FROM THE CURRENT ISSUE 25

Martin Domleo

OLD BILL
The Burton Years
 

                        They knew Old Bill at the Red Rose Social
                        As the bloke who arrived at seven of a night
                        In his perennial flat cap,
                        Tall, with a hand on the door’s upright,
                        Black-suited wispiness stooping slightly,
                        Two bony fingers supporting a quiet fag. 

                        Years ago, his cigarettes glowed brightly,
                        Earning him the name of Terminator
                        But he rarely inhales these days (and the
                        Tinder that once turned so quickly to red
                        On his knuckles had long since gone to earth).
                        At eighty-and-a-half, Bill’s thin right arm 

                        Was the steadiest part of him, as steady
                        As a Newcomen beam. That practised lever
                        Was for cocking pints. A sage on racing tips
                        Picked from the Sun and Mirror, Bill more than
                        Held his own with four furrowed and whiskered
                        Ex-brewers twenty years his junior. 

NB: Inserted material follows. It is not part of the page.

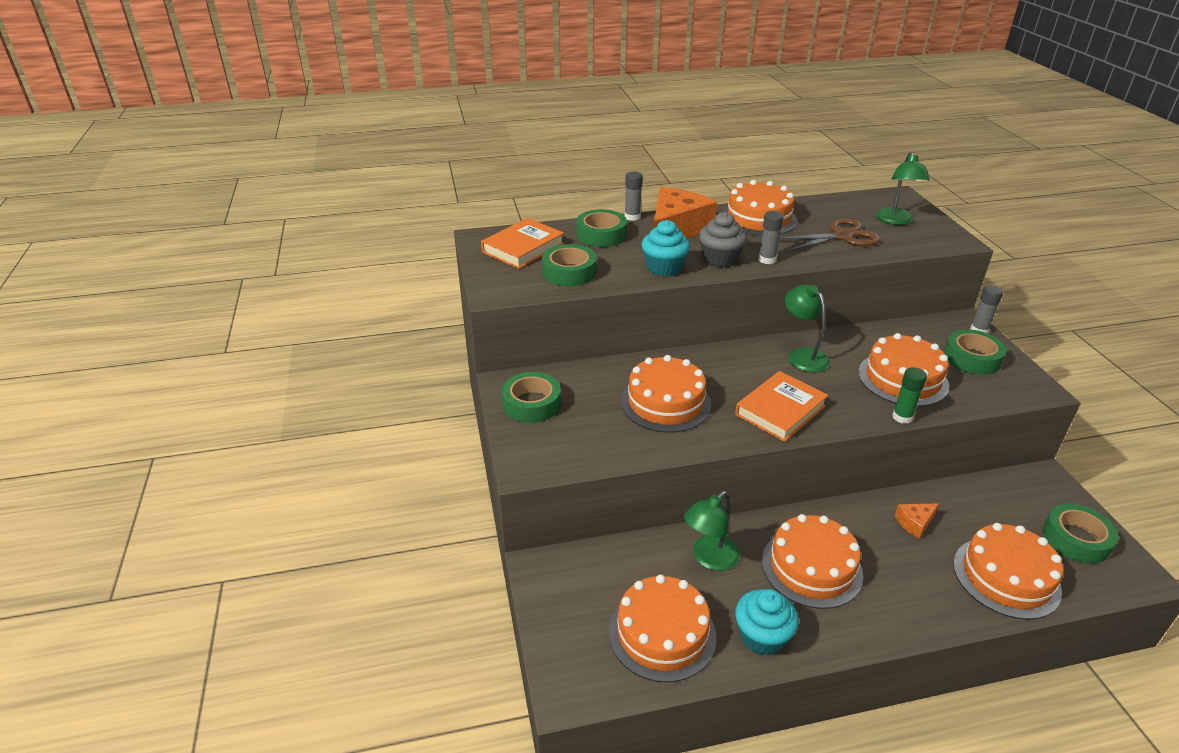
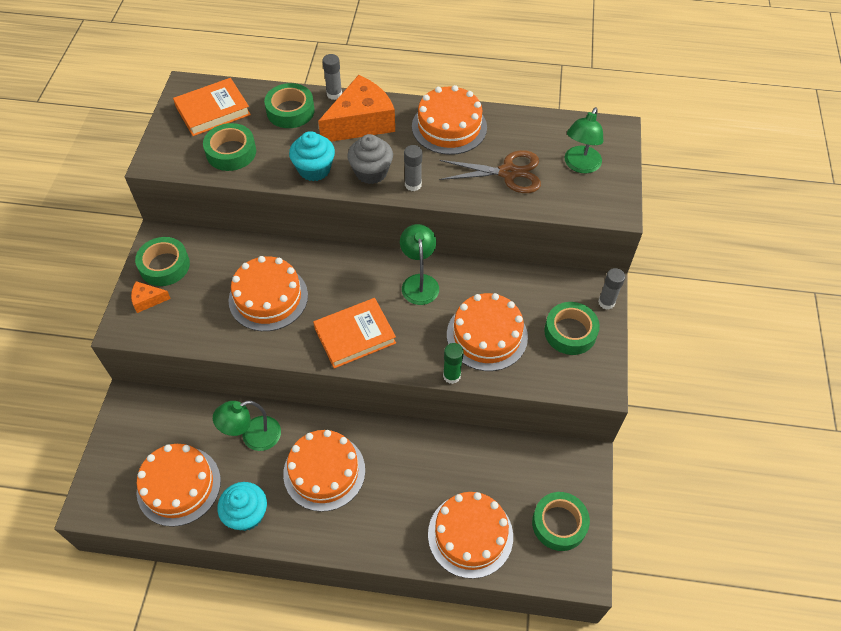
camera: 20 degrees right, 20 degrees up
(915, 523) = (436, 462): orange cheese -> orange cheese (148, 300)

                        Around nine of a night he would slip away
                        Two quarts heavier, and walk steadily
                        And mindfully across the road to his crumbling
                        End-of-terrace more shack than house,
                        And relieve himself as best he could
                        In his cold privy – a half-mortared windsock 

                        Some part-time jobber had tacked to the kitchen
                        Between bouts of drinking and flatulent sleep.
                        At least this abutment was more accessible
                        Than the defunct Victorian dumping heap
                        At the end of his garden strip, sinking
                        Into piles of bottles, cans, planks, old bricks. 

                        Bill left for good, just as quietly, without fuss
                        In his chair in front of his portable
                       
As the lottery balls lifted and danced.
                        The set was still flickering a ghostly light
                        When they found him, the smell of his last fag
                        Mingling with burnt carpet, hot plastic, stale beer. 

                        Although he bragged a little, he never won much.
                        Once he made twenty quid, gave forty away.
                        Always he bought the first clutch of the night
                        Before settling into side shadow, shunning
                        Centre stage, biding time as a good sage ought.
                        The crematorium was crowded out.